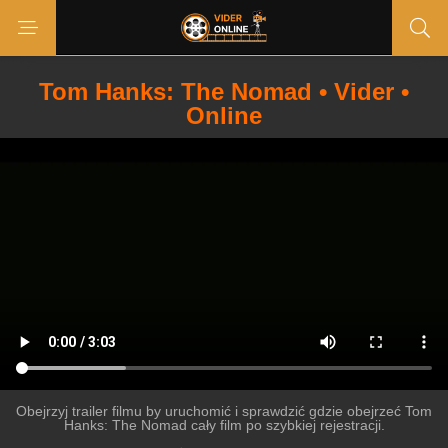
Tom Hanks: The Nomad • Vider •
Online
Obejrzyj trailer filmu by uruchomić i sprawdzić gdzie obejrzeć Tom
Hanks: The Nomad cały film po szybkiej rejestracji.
--
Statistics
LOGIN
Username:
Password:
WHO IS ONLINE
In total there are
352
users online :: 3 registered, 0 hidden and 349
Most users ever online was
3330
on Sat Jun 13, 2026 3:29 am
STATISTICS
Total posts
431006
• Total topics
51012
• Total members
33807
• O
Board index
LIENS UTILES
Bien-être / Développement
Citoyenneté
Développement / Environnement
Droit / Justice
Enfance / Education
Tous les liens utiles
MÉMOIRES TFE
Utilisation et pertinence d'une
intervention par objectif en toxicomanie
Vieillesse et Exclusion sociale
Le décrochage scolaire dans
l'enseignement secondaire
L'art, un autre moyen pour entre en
...
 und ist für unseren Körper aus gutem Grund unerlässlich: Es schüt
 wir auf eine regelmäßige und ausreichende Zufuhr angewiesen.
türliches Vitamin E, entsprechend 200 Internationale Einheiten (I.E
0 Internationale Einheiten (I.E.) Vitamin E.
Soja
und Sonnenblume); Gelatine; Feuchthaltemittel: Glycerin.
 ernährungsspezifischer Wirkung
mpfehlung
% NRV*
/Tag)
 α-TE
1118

TO-DO ITEM:
The response must contain every line from the listing above in which the string "users" appears.

ANSWER FOR THE TASK:
users online :: 3 registered, 0 hidden and 349
Most users ever online was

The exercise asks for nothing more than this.